* [Work request]
Reproduce the text of every record below line for line, and leave the pictures out of your answer.

* [Provided records]
-- -- --

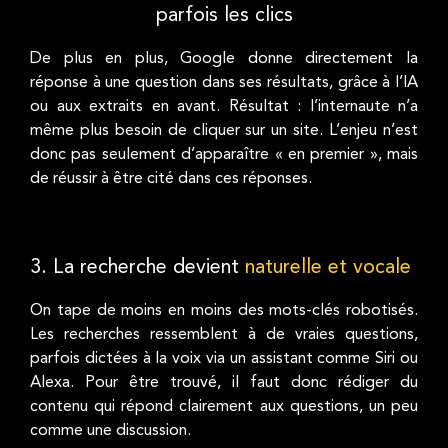
parfois les clics
De plus en plus, Google donne directement la
réponse à une question dans ses résultats, grâce à l’IA
ou aux extraits en avant. Résultat : l’internaute n’a
même plus besoin de cliquer sur un site. L’enjeu n’est
donc pas seulement d’apparaître « en premier », mais
de réussir à être cité dans ces réponses.
3. La recherche devient
naturelle et vocale
On tape de moins en moins des mots-clés robotisés.
Les recherches ressemblent à de vraies questions,
parfois dictées à la voix via un assistant comme Siri ou
Alexa. Pour être trouvé, il faut donc rédiger du
contenu qui répond clairement aux questions, un peu
comme une discussion.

-- -- --

* [Solution below]
parfois les clics
De plus en plus, Google donne directement la
réponse à une question dans ses résultats, grâce à l’IA
ou aux extraits en avant. Résultat : l’internaute n’a
même plus besoin de cliquer sur un site. L’enjeu n’est
donc pas seulement d’apparaître « en premier », mais
de réussir à être cité dans ces réponses.
3. La recherche devient
naturelle et vocale
On tape de moins en moins des mots-clés robotisés.
Les recherches ressemblent à de vraies questions,
parfois dictées à la voix via un assistant comme Siri ou
Alexa. Pour être trouvé, il faut donc rédiger du
contenu qui répond clairement aux questions, un peu
comme une discussion.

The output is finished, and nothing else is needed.